Sehr lange Gedichte erlauben mir zu verschiedenen Rhythmusarten zu gelangen. Mit einem Gedicht von fünf Seiten oder zehn Seiten kann ich einen Rhythmus finden, der abgehackt ist, ich kann einen Rhythmus haben, der explodiert, einen sehr minimalistischen Rhythmus, einen Rhythmus, der ein Pferd imitiert, einen Rhythmus, der den Zug imitiert, einen Rhythmus der Blitzschlag imitiert, Rhythmen, die alte Heuwägen imitieren, alte Kochtöpfe... Der Rhythmus ist in dem Sinne sehr wichtig für das Schreiben, als er an der Herstellung des Textes teilhat. Daher braucht es am Beginn in der Poesie den Rhythmus und es ist der Rhythmus, der es erlaubt, von einem Thema zu einem anderen überzugehen. Wenn ich zum Beispiel über ein Kriegsthema schreiben möchte, kann ich den Rhythmus einer Kalaschnikow verwenden oder einen Rhythmus, im gleichen Takt wie Bombardierungen. Das heißt, dass ich dann Worte verwenden kann, in diesem Sinn, die nicht auf den Krieg verweisen, sondern die mittels ihres Klangs, ihrer Betonung, eine Kriegsatmosphäre erzeugen. Der Rhythmus lässt Farben entstehen, Emotion, den Himmel, Krankheit, Lepra, Eifersucht, Liebe...

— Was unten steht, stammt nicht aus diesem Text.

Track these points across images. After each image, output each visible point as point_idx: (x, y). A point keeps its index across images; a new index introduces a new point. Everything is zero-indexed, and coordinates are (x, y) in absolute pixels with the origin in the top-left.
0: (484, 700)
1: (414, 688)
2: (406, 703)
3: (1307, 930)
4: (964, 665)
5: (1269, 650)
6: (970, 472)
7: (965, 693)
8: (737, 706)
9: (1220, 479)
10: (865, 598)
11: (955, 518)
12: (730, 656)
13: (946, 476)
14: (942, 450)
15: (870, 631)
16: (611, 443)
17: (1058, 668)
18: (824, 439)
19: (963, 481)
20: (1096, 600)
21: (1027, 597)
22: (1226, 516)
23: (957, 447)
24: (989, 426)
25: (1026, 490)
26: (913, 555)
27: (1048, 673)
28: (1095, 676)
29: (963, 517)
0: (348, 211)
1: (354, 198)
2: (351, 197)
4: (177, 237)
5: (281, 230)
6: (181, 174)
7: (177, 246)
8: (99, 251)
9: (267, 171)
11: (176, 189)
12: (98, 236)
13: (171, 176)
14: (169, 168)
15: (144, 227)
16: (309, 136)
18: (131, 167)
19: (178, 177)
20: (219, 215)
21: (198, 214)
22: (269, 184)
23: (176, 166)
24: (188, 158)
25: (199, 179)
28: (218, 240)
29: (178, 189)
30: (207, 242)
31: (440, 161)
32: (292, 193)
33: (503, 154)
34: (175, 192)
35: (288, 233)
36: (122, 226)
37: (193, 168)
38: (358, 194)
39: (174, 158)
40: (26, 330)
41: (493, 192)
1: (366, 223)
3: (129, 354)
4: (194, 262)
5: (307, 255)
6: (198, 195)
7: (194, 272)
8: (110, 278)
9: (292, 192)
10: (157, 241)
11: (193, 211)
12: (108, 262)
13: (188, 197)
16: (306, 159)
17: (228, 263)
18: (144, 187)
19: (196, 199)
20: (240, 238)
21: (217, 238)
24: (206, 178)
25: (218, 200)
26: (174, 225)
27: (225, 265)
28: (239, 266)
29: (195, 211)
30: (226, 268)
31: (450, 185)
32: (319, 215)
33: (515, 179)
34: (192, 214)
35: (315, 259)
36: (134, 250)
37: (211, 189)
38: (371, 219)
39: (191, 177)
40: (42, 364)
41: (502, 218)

Die Geburt eines Rhythmus geht den Wiederholungen voraus, den Aufzählungen, den langen Sätzen mit koordinierenden Konjunktionen...
Und daher ist es der Rhythmus, der den Text gebiert. Der Rhythmus ist sehr wichtig, weil es überall, im ganzen Leben, einen Rhythmus gibt, eine Atmung. Ich denke, die Atmung ist das mechanische Element, welches auf unbeholfenste Weise wichtig ist.
In meiner Poesie, meinem Schreiben, meinem Leben, muss es eine Kadenz geben, es muss ein Tempo geben, es muss eine Musikalität geben, eine Klangfarbe, irgendetwas, das wiederkehrt, wiederkehrt, wiederkehrt, wiederkehrt, ...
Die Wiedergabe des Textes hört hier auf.